Semen treatment with progesterone and/or acetyl-L-carnitine does not improve sperm motility or membrane damage after cryopreservation-thawing.

OBJECTIVE

To assess the effects of progesterone and acetyl-L-carnitine used before semen cryopreservation-thawing on sperm motility parameters and plasma membrane integrity.

DESIGN

Prospective cohort study.

SETTING

Academic tertiary center.

PATIENT(S): Subfertile men undergoing semen evaluation.

INTERVENTION(S): Before cryopreservation, spermatozoa were incubated with water-soluble progesterone (1 and 10 microM), acetyl-L-carnitine (2.5, 5, 10, and 20 mM), or both (progesterone, 1 microM; and acetyl-L-carnitine, 5 mM).

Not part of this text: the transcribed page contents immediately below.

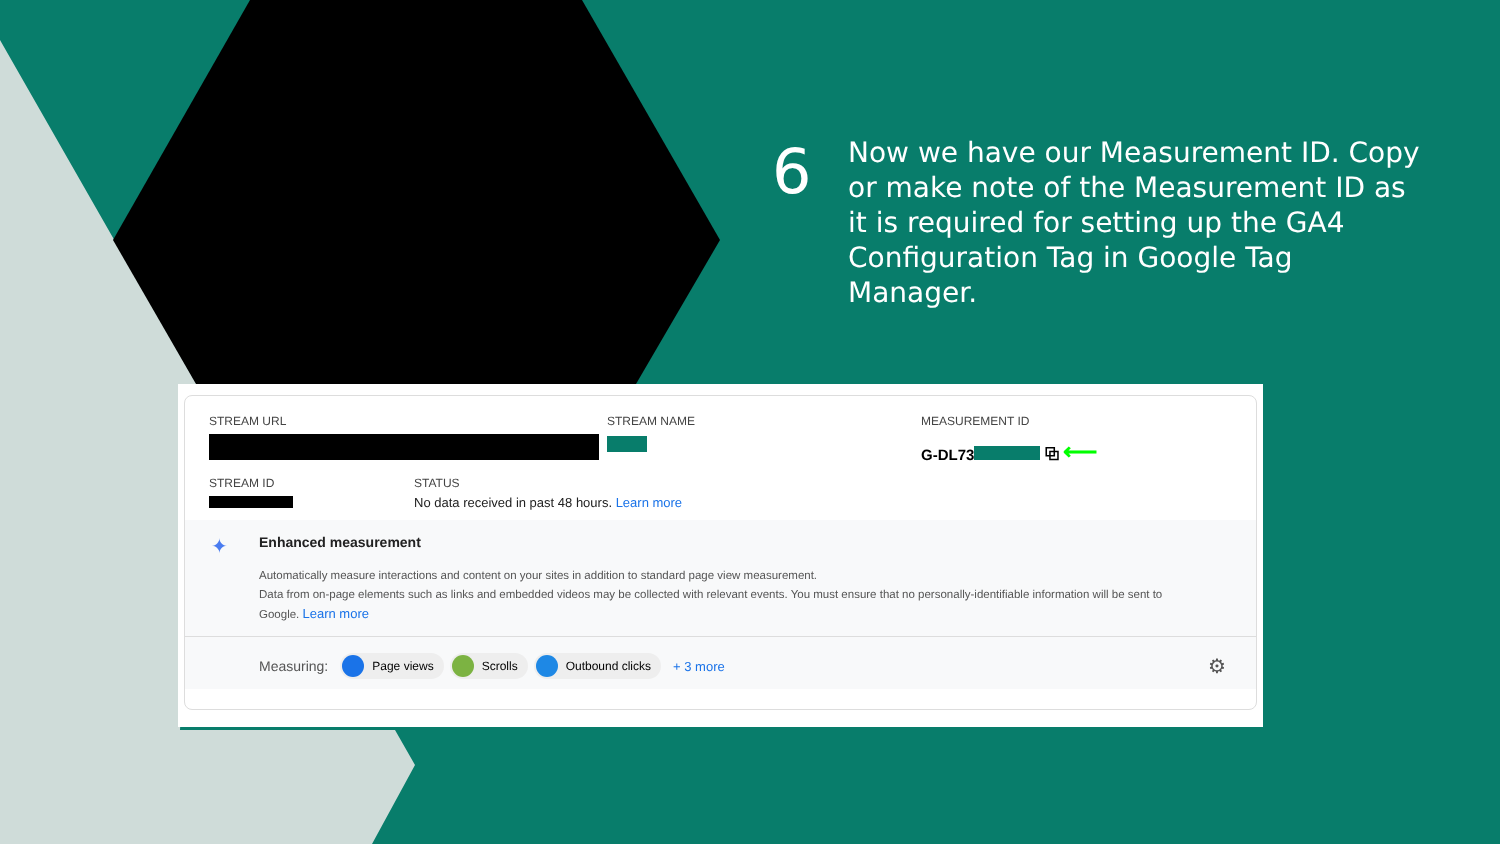6
Now we have our Measurement ID. Copy or make note of the Measurement ID as it is required for setting up the GA4 Configuration Tag in Google Tag Manager.
STREAM URL STREAM NAME MEASUREMENT ID
G-DL73 ⧉ ⟵
STREAM ID STATUS
No data received in past 48 hours. Learn more
✦
Enhanced measurement
Automatically measure interactions and content on your sites in addition to standard page view measurement.
Data from on-page elements such as links and embedded videos may be collected with relevant events. You must ensure that no personally-identifiable information will be sent to Google. Learn more
Measuring: Page views Scrolls Outbound clicks + 3 more ⚙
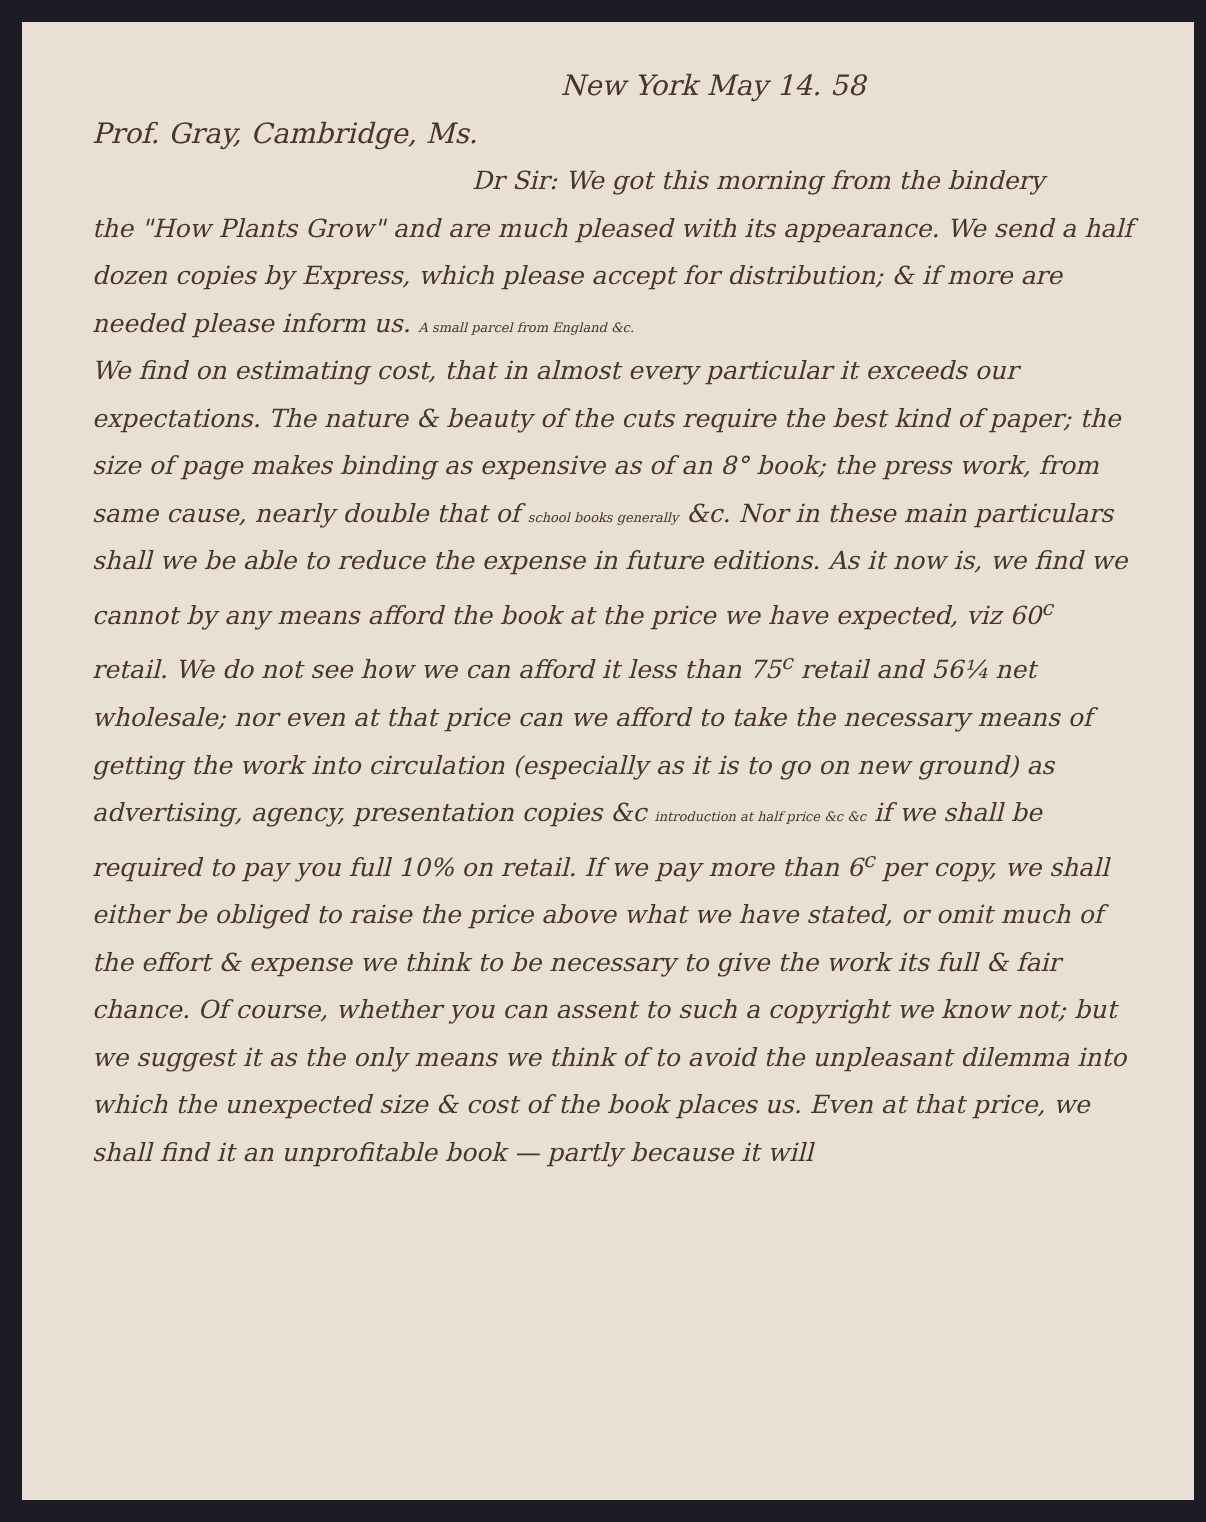New York May 14. 58
Prof. Gray, Cambridge, Ms.
Dr Sir: We got this morning from the bindery
the "How Plants Grow" and are much pleased with its appearance. We send a half dozen copies by Express, which please accept for distribution; & if more are needed please inform us. A small parcel from England &c.
We find on estimating cost, that in almost every particular it exceeds our expectations. The nature & beauty of the cuts require the best kind of paper; the size of page makes binding as expensive as of an 8° book; the press work, from same cause, nearly double that of school books generally &c. Nor in these main particulars shall we be able to reduce the expense in future editions. As it now is, we find we cannot by any means afford the book at the price we have expected, viz 60<sup>c</sup> retail. We do not see how we can afford it less than 75<sup>c</sup> retail and 56¼ net wholesale; nor even at that price can we afford to take the necessary means of getting the work into circulation (especially as it is to go on new ground) as advertising, agency, presentation copies &c introduction at half price &c &c if we shall be required to pay you full 10% on retail. If we pay more than 6<sup>c</sup> per copy, we shall either be obliged to raise the price above what we have stated, or omit much of the effort & expense we think to be necessary to give the work its full & fair chance. Of course, whether you can assent to such a copyright we know not; but we suggest it as the only means we think of to avoid the unpleasant dilemma into which the unexpected size & cost of the book places us. Even at that price, we shall find it an unprofitable book — partly because it will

MAIN OUTCOME MEASURE(S): Postthaw change of motility parameters (computer-assisted measurements) and vitality-membrane integrity (examined with eosin-Y staining and annexin V-Cy3 binding assay).

RESULT(S): There were no statistically significant differences between control samples and samples treated with progesterone and/or acetyl-L-carnitine for cryosurvival rate, motility parameters, or membrane integrity. The percentages of postthaw cells identified as live showed significantly different results with use of the eosin-Y staining and annexin V binding assay.

CONCLUSION(S): Neither progesterone nor acetyl-L-carnitine seemed to prevent cryodamage assessed by motility changes or membrane integrity in human spermatozoa of subfertile men. Annexin V binding, a reflection of membrane translocation of phosphatidylserine, provided more distinct information about postfreezing membrane integrity changes than eosin-Y staining.